Segment Start: DATA

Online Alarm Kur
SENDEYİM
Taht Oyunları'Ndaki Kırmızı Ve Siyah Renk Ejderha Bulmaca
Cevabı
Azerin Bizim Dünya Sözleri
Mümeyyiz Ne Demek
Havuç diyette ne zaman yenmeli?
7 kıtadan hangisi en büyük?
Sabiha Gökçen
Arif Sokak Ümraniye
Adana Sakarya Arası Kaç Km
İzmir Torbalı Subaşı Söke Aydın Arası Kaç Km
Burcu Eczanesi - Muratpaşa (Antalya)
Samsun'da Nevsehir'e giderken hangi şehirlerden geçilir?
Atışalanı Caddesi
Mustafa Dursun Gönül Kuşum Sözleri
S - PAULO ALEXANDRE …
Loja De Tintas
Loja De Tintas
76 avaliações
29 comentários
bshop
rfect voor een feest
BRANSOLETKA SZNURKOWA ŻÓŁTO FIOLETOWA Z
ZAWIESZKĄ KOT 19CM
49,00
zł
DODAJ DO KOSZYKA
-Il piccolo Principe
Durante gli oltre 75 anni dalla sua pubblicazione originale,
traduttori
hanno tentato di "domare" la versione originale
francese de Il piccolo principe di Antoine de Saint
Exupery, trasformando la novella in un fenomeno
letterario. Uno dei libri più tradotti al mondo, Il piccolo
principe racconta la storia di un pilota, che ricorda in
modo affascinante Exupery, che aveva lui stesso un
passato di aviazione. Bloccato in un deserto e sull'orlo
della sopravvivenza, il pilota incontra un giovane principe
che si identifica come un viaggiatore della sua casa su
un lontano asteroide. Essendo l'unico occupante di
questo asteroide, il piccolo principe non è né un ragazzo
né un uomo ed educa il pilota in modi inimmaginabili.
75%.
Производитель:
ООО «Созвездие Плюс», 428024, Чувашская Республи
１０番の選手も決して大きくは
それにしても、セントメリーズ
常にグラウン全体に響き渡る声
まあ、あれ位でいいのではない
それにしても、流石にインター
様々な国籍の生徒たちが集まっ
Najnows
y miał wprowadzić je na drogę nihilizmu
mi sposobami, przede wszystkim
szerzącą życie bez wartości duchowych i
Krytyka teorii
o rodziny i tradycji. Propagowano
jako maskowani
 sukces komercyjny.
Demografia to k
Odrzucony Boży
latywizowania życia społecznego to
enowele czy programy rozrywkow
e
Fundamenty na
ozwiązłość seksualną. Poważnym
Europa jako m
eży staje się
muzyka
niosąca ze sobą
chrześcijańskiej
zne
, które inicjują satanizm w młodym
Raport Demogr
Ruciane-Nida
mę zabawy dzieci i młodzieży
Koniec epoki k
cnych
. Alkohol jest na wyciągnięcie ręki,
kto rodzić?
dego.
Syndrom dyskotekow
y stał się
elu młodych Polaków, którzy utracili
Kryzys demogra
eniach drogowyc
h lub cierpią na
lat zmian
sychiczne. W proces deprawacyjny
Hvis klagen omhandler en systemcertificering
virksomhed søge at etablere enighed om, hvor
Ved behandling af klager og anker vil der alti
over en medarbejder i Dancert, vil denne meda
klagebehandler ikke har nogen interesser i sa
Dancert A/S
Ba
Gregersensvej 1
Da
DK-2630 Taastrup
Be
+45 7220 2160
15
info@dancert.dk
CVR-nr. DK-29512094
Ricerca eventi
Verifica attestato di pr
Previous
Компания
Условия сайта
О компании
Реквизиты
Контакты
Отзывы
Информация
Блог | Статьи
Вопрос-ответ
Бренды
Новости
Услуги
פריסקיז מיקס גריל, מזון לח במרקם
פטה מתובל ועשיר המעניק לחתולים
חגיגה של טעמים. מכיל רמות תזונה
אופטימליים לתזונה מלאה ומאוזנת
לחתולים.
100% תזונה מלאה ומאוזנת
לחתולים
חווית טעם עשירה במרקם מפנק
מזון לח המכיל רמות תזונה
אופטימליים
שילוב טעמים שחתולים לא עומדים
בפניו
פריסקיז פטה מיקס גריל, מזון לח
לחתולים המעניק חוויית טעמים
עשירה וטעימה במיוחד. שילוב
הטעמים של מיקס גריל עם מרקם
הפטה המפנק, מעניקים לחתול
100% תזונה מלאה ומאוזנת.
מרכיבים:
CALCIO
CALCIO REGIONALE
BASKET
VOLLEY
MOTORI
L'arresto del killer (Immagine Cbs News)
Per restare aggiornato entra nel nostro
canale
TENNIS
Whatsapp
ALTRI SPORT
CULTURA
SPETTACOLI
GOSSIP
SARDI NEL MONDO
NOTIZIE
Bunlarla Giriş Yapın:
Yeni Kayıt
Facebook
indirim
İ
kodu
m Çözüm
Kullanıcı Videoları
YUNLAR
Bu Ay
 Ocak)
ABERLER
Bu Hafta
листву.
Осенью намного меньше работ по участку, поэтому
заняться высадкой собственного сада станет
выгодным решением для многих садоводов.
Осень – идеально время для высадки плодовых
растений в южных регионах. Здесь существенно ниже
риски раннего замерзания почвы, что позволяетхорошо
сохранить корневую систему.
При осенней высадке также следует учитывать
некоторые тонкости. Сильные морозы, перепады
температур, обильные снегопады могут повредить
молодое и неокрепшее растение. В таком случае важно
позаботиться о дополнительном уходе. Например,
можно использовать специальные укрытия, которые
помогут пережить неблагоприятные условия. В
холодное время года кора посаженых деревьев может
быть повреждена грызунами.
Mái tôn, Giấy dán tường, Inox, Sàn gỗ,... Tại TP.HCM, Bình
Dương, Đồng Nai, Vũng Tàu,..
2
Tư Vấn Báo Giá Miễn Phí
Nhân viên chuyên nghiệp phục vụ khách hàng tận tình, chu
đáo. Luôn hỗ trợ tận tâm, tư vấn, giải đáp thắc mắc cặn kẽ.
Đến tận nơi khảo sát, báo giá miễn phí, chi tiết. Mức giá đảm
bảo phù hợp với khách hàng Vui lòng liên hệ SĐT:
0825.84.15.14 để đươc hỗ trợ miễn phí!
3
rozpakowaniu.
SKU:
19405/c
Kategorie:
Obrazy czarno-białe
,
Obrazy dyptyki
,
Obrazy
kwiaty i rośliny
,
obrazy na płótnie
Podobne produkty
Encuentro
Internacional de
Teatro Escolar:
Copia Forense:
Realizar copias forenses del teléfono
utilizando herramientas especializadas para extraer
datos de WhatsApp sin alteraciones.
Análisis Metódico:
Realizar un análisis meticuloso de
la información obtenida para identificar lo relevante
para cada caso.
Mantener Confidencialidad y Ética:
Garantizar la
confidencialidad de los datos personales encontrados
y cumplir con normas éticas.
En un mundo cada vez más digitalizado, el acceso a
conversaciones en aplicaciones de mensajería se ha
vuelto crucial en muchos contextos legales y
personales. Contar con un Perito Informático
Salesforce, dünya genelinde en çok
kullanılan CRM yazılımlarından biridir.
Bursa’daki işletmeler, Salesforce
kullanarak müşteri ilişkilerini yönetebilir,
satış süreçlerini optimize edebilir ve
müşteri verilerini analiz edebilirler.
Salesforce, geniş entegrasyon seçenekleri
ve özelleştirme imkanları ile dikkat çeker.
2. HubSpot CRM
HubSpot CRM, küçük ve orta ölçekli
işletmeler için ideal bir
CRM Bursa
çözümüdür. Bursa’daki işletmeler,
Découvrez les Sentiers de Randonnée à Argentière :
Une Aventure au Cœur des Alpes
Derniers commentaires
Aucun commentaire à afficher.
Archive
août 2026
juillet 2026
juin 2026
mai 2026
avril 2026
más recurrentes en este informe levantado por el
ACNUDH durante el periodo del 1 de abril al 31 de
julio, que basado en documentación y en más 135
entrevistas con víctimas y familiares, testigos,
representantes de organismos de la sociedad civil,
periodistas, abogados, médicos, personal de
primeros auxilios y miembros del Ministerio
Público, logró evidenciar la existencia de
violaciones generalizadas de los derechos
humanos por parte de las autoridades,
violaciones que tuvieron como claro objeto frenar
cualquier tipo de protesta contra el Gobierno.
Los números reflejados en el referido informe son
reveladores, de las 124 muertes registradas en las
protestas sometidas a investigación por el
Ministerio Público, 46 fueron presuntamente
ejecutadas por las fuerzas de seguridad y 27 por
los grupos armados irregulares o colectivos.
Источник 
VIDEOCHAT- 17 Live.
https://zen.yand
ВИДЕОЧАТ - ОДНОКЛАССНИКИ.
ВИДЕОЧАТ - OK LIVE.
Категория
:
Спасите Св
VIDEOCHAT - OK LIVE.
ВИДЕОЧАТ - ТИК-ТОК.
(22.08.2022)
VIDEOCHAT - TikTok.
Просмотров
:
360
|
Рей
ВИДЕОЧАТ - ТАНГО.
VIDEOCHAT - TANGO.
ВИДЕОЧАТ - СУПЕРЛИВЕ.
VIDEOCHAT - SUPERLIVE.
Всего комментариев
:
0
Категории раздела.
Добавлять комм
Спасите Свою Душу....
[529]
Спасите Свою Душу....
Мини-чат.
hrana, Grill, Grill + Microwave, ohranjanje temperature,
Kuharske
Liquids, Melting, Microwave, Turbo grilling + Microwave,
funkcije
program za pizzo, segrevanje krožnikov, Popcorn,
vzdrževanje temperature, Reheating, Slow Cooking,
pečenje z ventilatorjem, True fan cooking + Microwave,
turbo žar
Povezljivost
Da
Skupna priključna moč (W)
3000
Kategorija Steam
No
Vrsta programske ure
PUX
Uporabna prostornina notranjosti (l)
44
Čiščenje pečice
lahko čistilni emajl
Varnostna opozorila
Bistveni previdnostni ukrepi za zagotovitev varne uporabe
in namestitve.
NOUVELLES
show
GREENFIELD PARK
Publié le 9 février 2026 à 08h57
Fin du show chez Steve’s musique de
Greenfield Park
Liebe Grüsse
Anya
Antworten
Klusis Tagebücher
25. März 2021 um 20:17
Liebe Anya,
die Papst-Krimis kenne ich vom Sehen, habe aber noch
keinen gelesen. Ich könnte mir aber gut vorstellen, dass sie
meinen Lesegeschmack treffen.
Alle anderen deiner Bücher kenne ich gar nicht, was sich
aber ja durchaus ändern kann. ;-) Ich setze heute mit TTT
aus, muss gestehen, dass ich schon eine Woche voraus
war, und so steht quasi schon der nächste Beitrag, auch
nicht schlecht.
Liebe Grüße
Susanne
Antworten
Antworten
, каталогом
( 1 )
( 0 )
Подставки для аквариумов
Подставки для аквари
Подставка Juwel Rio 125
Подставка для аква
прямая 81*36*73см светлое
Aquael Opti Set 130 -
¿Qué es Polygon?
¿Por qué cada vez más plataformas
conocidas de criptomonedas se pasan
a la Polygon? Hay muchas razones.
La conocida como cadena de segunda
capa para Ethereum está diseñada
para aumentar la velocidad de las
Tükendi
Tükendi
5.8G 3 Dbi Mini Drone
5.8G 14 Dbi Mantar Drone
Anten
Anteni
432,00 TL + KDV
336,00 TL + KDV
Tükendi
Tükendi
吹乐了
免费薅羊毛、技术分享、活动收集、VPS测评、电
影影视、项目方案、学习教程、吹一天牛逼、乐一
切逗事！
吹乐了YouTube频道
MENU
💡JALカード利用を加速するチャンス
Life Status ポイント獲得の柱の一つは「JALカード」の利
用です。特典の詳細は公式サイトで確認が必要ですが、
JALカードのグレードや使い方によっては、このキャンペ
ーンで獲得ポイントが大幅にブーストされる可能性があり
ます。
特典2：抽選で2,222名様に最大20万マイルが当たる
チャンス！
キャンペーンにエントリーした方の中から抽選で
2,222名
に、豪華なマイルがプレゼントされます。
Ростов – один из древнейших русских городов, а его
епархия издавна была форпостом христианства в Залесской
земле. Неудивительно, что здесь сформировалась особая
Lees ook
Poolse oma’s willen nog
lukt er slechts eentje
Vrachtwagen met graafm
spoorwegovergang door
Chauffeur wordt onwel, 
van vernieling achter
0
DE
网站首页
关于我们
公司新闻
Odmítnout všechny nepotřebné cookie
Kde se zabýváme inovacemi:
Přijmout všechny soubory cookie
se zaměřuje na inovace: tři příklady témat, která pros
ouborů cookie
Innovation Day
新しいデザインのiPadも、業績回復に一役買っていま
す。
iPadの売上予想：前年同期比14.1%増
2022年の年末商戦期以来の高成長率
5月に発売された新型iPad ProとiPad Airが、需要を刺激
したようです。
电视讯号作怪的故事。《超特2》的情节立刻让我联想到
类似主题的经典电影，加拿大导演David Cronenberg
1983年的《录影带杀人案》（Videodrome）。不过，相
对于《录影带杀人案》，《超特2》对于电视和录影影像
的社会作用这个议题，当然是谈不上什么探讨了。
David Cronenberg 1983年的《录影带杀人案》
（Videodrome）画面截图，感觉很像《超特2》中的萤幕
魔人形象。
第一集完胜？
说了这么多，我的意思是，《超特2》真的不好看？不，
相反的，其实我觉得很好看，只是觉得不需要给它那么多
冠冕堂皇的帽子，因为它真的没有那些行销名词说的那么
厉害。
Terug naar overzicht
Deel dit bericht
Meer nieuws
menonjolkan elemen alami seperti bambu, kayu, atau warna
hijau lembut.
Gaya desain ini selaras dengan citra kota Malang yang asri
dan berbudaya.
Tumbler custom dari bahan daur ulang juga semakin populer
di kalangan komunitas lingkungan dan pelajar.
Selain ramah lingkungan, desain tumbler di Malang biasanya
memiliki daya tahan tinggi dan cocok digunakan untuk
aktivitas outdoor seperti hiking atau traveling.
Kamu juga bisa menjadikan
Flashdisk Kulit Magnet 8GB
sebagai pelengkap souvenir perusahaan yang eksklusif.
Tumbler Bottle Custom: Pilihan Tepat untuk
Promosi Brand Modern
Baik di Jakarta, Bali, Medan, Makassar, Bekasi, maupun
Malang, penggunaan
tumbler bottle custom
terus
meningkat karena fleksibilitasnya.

Segment End: DATA

DIRECTIONS FOR THIS TASK: From the records, copy out each line that includes the string "Salesforce".

RESPONSE AREA:
Salesforce, dünya genelinde en çok
Bursa’daki işletmeler, Salesforce
Salesforce, geniş entegrasyon seçenekleri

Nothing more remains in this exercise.